* **Saved data entries**
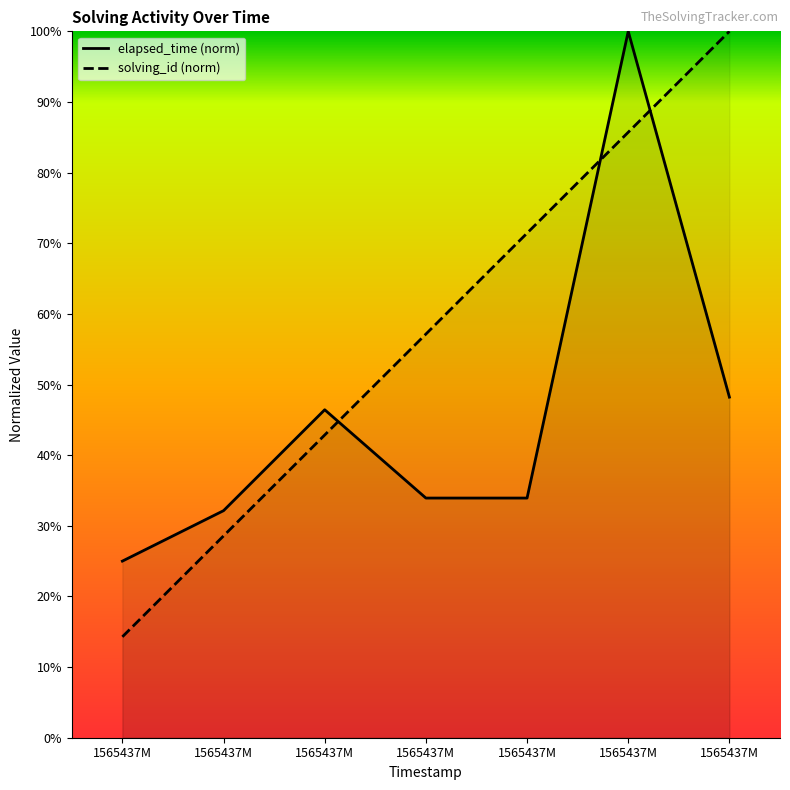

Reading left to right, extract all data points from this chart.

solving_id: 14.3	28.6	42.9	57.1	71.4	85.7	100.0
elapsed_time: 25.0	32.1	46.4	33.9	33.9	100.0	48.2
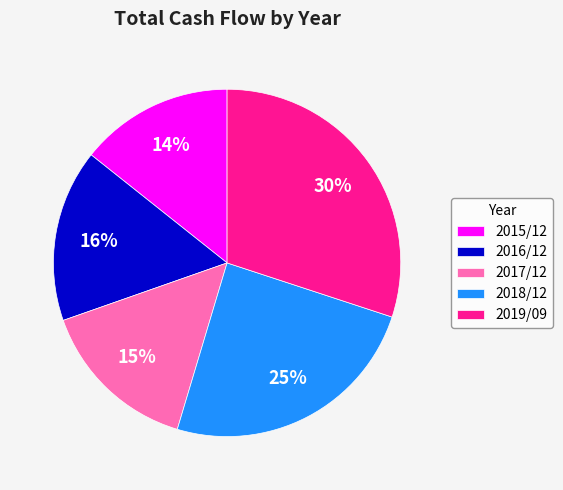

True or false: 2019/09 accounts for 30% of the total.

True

* **PROBLEM REQUIREMENTS**
Copy every row above verbatim, omitting the pictures.

* **ANSWER TO THIS EXERCISE**
Reading left to right, extract all data points from this chart.

solving_id: 14.3	28.6	42.9	57.1	71.4	85.7	100.0
elapsed_time: 25.0	32.1	46.4	33.9	33.9	100.0	48.2

True or false: 2019/09 accounts for 30% of the total.

True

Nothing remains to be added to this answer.